Plain-text engineering files
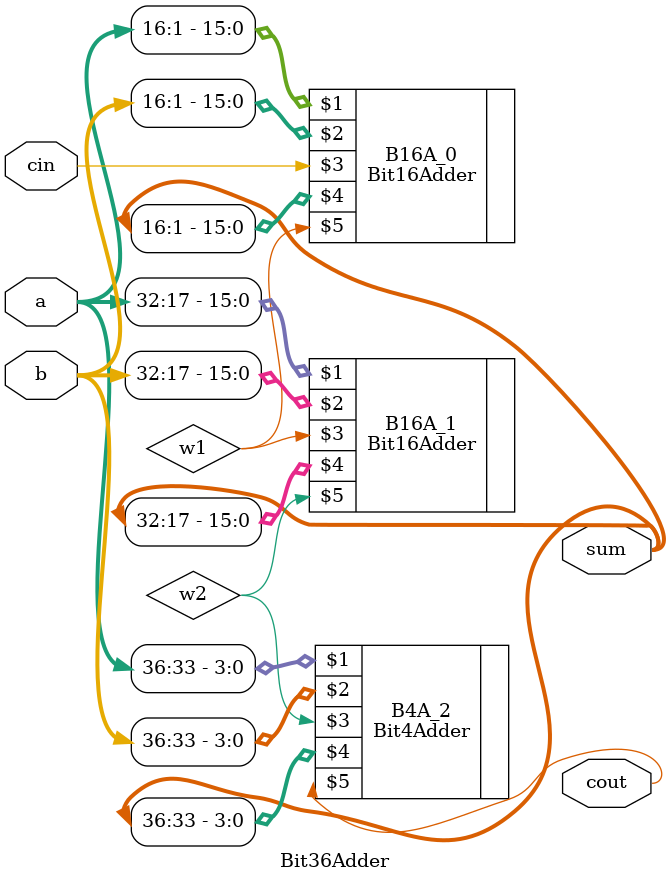
<source format=v>
`include "32BitAdder.v"

module Bit36Adder (a, b, cin, sum, cout);
input[36:1] a, b;
input cin;
output[36:1] sum;
output cout;

	wire w1, w2;

	Bit16Adder B16A_0(a[16:1], b[16:1], cin, sum[16:1], w1);
	Bit16Adder B16A_1(a[32:17], b[32:17], w1, sum[32:17], w2);
	Bit4Adder  B4A_2 (a[36:33], b[36:33], w2, sum[36:33], cout);

endmodule

</source>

ASSIGNED TASK
Scan the entries above and report the number of lines that contain the word "cout", with no added text.

ANSWER
3